=== Stored data ===
%%
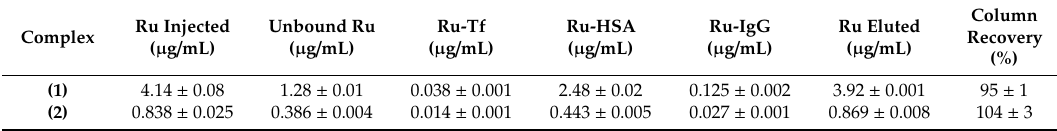
Table 1. Concentrations of Ru species in human serum spiked with complexes ( 1 ) or ( 2 ). Ru species were separated on CLC column and their concentration determined by ICP-MS, using post-column ID-ICP-MS. Column recovery was calculated as the ratio between the sum of concentrations of Ru species in the fractions eluted and the Ru concentration in spiked serum injected onto the column.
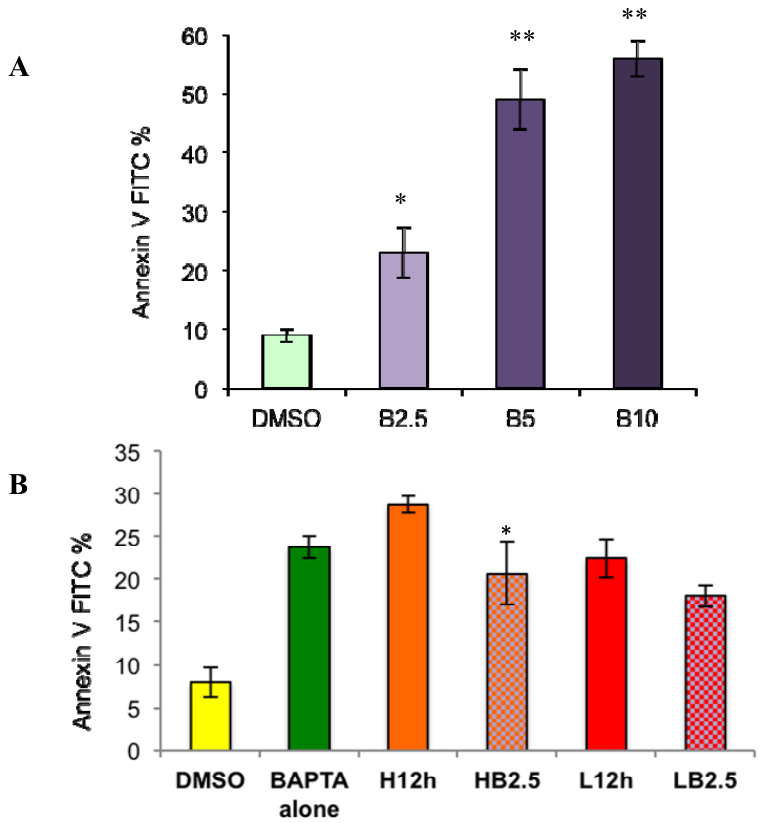
Figure 3. Effects of the external Ca 2+ chelator BAPTA on paclitaxel-induced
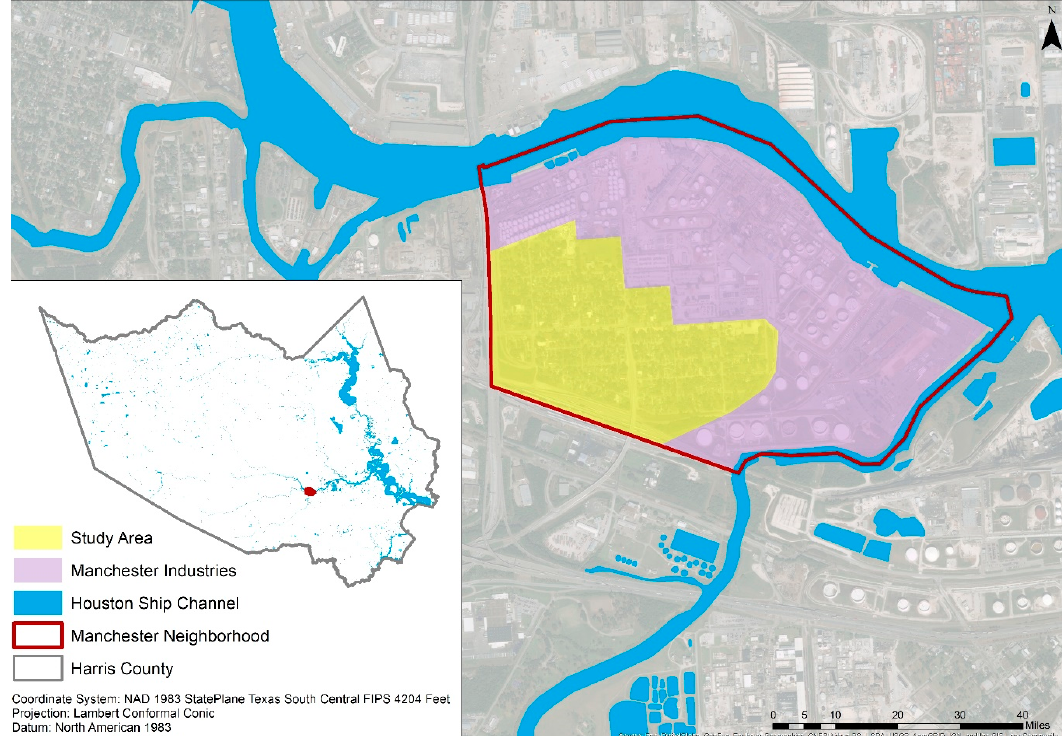
Figure 1. Location of the Manchester neighborhood in Houston, Texas .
%%
=== Activity ===
Transcribe only the lines between the line containing "Figure 3. Effects" and the final line of the listing, inclusive, exactly as they appear; no pictures are to be included.

=== Solution to the exercise ===
Figure 3. Effects of the external Ca 2+ chelator BAPTA on paclitaxel-induced
Figure 1. Location of the Manchester neighborhood in Houston, Texas .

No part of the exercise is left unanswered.